If there was ever any doubt that Canada is being run by a political elite, the vote in the Commons last Wednesday has proven it. In a free vote on the Private Member’s Bill to have a Citizen’s Assembly on Electoral Reform, only 40 Liberals and 2 Conservatives backed the bill, mainly supported by the Bloc Quebecois and the NDP.
Entrenched political interests made sure that over a hundred from each of the two governing parties nixed the idea that common voters should have a say in how our democracy works.
This Is Not Conspiracy Theory.
This is actual data. Two-thirds of the elected members of the federal government don’t want citizens to discuss electoral reform.
I suppose its understandable. The present system is the one that got them elected. The myth is that they are there to govern on behalf of the people and to represent their ideas. In actual fact, they are there to represent the power blocs that helped them get elected: those same power blocs and economic interests that have a stranglehold on the business of the country.
The comfortable middle class (which is most of us) will sit here on the beach with our NIMBY attitude until the tsunami hits, and then we’ll find ourselves swirling in the surf, while the poor are washed away, and the rich are the last to go.

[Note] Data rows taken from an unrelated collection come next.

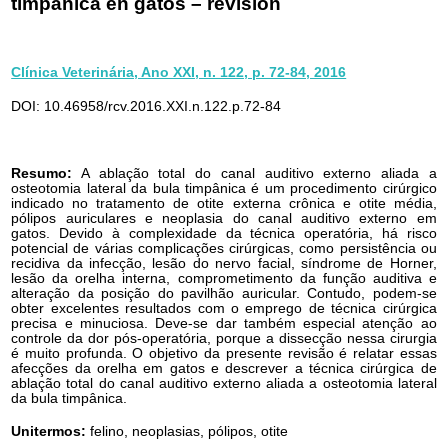
timpánica en gatos – revisión
Clínica Veterinária, Ano XXI, n. 122, p. 72-84, 2016
DOI: 10.46958/rcv.2016.XXI.n.122.p.72-84
Resumo:
A ablação total do canal auditivo externo aliada a
osteotomia lateral da bula timpânica é um procedimento cirúrgico
indicado no tratamento de otite externa crônica e otite média,
pólipos auriculares e neoplasia do canal auditivo externo em
gatos. Devido à complexidade da técnica operatória, há risco
potencial de várias complicações cirúrgicas, como persistência ou
recidiva da infecção, lesão do nervo facial, síndrome de Horner,
lesão da orelha interna, comprometimento da função auditiva e
alteração da posição do pavilhão auricular. Contudo, podem-se
obter excelentes resultados com o emprego de técnica cirúrgica
precisa e minuciosa. Deve-se dar também especial atenção ao
controle da dor pós-operatória, porque a dissecção nessa cirurgia
é muito profunda. O objetivo da presente revisão é relatar essas
afecções da orelha em gatos e descrever a técnica cirúrgica de
ablação total do canal auditivo externo aliada a osteotomia lateral
da bula timpânica.
Unitermos:
felino, neoplasias, pólipos, otite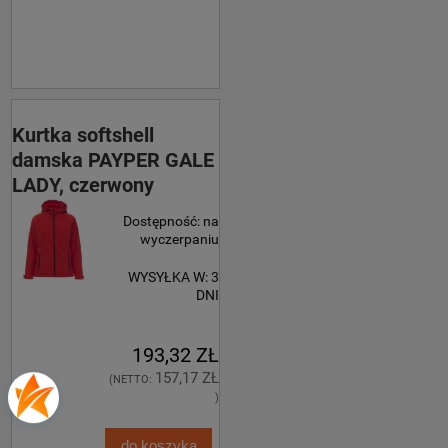
Kurtka softshell
damska PAYPER GALE
LADY, czerwony
Dostępność:
na
wyczerpaniu
WYSYŁKA W:
3
DNI
193,32 ZŁ
157,17 ZŁ
(NETTO:
)
do koszyka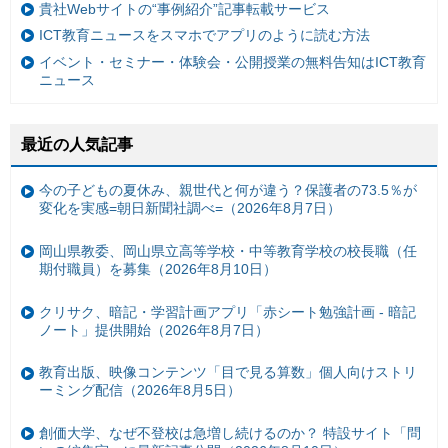
貴社Webサイトの“事例紹介”記事転載サービス
ICT教育ニュースをスマホでアプリのように読む方法
イベント・セミナー・体験会・公開授業の無料告知はICT教育
ニュース
最近の人気記事
今の子どもの夏休み、親世代と何が違う？保護者の73.5％が
変化を実感=朝日新聞社調べ=（2026年8月7日）
岡山県教委、岡山県立高等学校・中等教育学校の校長職（任
期付職員）を募集（2026年8月10日）
クリサク、暗記・学習計画アプリ「赤シート勉強計画 - 暗記
ノート」提供開始（2026年8月7日）
教育出版、映像コンテンツ「目で見る算数」個人向けストリ
ーミング配信（2026年8月5日）
創価大学、なぜ不登校は急増し続けるのか？ 特設サイト「問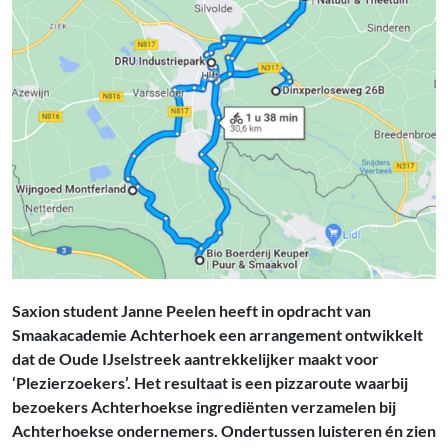
Saxion student Janne Peelen heeft in opdracht van
Smaakacademie Achterhoek een arrangement ontwikkelt
dat de Oude IJselstreek aantrekkelijker maakt voor
‘Plezierzoekers’. Het resultaat is een pizzaroute waarbij
bezoekers Achterhoekse ingrediënten verzamelen bij
Achterhoekse ondernemers. Ondertussen luisteren én zien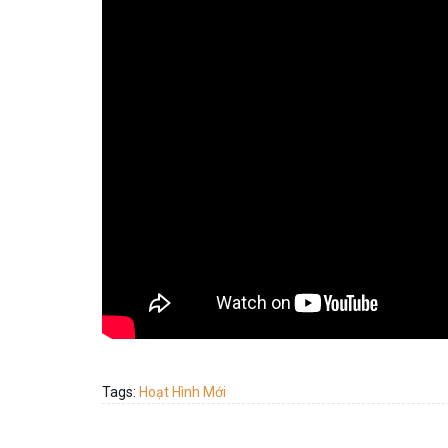
Tags:
Hoạt Hình Mới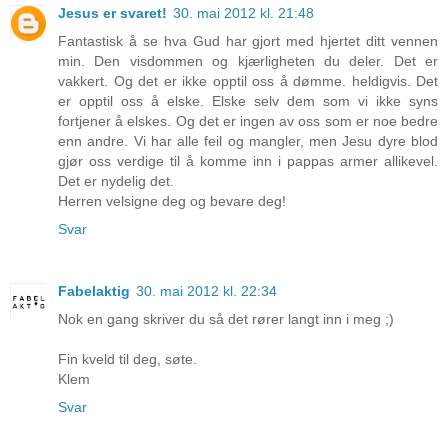
Jesus er svaret!
30. mai 2012 kl. 21:48
Fantastisk å se hva Gud har gjort med hjertet ditt vennen
min. Den visdommen og kjærligheten du deler. Det er
vakkert. Og det er ikke opptil oss å dømme. heldigvis. Det
er opptil oss å elske. Elske selv dem som vi ikke syns
fortjener å elskes. Og det er ingen av oss som er noe bedre
enn andre. Vi har alle feil og mangler, men Jesu dyre blod
gjør oss verdige til å komme inn i pappas armer allikevel.
Det er nydelig det.
Herren velsigne deg og bevare deg!
Svar
Fabelaktig
30. mai 2012 kl. 22:34
Nok en gang skriver du så det rører langt inn i meg ;)
Fin kveld til deg, søte.
Klem
Svar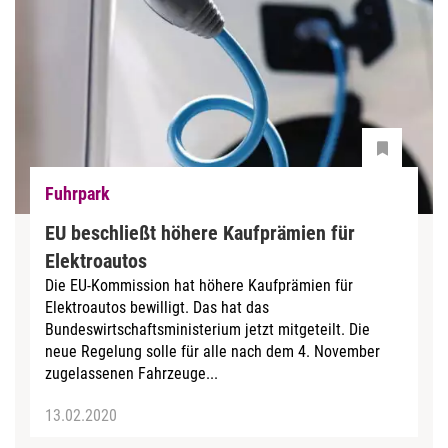
Fuhrpark
EU beschließt höhere Kaufprämien für
Elektroautos
Die EU-Kommission hat höhere Kaufprämien für
Elektroautos bewilligt. Das hat das
Bundeswirtschaftsministerium jetzt mitgeteilt. Die
neue Regelung solle für alle nach dem 4. November
zugelassenen Fahrzeuge...
13.02.2020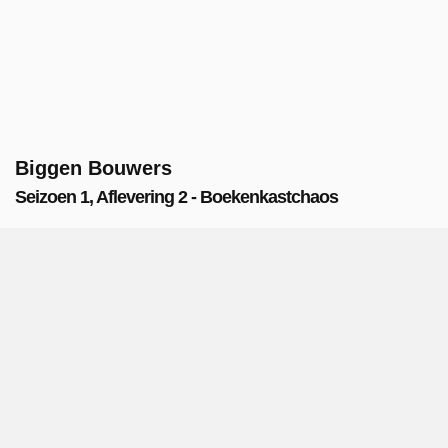
Biggen Bouwers
Seizoen 1, Aflevering 2 - Boekenkastchaos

COVID gave us a good warning that we must heed. If we continue with the first-past-the-post system that favours the centrist parties and the corporations that favour the free market, then crashing companies, severed supply lines and insufficient social services will be the order of the day.
The Bottom Line
We need a voting system with more proporitional representation that requires parties to listen more to the voters and less to their economic support.